Mrs Smith said: “Of course I was, I’d done that job before - I used to help my dad.”

Mr and Mrs Smith did not split up over the potato incident. They went on to raise two children, David and Gillian, who each have two children.

Mr Smith now grows 400 acres of potatoes, sugar beet and barley along the bumpy Feltwell Road, that winds across the Fens from Southery.

He admits he enjoys tinkering with farm machinery, having owned Allis Chalmers, International and Massey Ferguson tractors before coming across his ideal machine, the monstrous articulated Massey Ferguson 1200.

Mr Smith admits farm machinery has become space-age in comparism to the old grey Fergie beloved of vintage tractor enthusiasts across the Fens and elsewhere.

“I can’t do nothing with all these new John Deeres and they all laugh at me,” he said.

“They say ‘father, you’re not tinkering about with an old Fordson now.”

Mr Smith said he doesn’t need a SatNav or auto-steering in his cab to plough straight.

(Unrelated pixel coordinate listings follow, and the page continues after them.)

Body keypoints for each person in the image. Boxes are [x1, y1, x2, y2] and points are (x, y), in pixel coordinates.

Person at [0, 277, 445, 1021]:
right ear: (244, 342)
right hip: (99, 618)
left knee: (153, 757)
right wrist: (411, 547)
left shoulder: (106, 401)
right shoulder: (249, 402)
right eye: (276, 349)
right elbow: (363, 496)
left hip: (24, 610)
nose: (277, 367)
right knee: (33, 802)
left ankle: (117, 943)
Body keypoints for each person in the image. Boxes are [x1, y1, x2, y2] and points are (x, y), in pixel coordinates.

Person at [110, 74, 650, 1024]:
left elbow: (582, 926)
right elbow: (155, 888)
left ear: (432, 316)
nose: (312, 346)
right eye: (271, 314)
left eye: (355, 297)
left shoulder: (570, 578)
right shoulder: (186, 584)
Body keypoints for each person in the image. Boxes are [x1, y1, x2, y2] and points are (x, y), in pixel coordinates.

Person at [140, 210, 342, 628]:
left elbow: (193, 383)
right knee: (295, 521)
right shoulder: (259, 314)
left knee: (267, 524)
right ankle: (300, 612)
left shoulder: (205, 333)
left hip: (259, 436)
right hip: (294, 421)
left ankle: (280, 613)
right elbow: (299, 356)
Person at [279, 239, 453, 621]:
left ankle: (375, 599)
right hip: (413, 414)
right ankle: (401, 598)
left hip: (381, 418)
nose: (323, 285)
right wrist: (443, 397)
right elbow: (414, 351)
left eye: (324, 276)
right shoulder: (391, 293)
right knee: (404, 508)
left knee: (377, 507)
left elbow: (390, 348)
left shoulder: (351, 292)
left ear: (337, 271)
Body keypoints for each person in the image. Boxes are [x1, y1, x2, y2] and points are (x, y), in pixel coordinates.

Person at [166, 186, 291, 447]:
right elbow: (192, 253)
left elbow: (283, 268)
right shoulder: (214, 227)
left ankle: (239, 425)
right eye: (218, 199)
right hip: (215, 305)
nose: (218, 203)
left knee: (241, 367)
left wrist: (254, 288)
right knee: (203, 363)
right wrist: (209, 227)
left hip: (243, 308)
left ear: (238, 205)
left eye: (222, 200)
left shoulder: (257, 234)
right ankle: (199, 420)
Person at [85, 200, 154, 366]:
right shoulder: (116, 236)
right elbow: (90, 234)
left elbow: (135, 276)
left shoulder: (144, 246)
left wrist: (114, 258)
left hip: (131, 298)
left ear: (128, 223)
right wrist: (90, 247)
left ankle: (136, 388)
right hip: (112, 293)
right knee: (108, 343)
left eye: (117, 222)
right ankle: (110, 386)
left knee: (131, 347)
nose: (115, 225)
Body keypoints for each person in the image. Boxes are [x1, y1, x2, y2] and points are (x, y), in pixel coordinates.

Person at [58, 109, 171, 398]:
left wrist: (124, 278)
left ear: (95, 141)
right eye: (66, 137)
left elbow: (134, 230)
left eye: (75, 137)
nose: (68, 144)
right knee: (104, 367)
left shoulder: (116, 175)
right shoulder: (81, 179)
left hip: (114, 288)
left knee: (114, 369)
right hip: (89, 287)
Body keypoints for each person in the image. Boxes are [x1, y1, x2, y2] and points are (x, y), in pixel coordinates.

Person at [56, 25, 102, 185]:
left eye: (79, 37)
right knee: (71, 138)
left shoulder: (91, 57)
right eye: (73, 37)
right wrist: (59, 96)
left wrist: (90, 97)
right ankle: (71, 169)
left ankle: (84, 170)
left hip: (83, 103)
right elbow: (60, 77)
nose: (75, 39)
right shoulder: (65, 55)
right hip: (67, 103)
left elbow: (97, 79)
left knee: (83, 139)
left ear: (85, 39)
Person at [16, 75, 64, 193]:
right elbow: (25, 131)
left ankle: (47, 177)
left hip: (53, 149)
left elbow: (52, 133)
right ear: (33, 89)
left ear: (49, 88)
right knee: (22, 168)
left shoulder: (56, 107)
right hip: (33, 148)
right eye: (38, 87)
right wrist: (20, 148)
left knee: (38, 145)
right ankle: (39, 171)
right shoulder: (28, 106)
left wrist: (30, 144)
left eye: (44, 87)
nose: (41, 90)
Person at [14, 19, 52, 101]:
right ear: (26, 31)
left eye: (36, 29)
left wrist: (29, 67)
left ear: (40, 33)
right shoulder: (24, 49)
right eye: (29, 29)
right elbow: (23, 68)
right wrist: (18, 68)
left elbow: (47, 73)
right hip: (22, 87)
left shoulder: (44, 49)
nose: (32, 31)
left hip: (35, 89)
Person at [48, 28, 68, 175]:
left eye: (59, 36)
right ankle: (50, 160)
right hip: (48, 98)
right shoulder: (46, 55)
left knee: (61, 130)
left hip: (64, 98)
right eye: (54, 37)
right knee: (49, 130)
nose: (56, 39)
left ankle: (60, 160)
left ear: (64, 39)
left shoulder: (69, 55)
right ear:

“I know how to plough a field with my eyes shut,” he said. “I don’t need one of them.”

Mr Smith is adamant he has plenty more years of farming left in him.

“I’m good enough for another 20 years,” he said. “That was hard work but it’s a doddle now - that’s why I like it.

“I knew when I was five years old what I was going to do. I never wanted to do anything else.”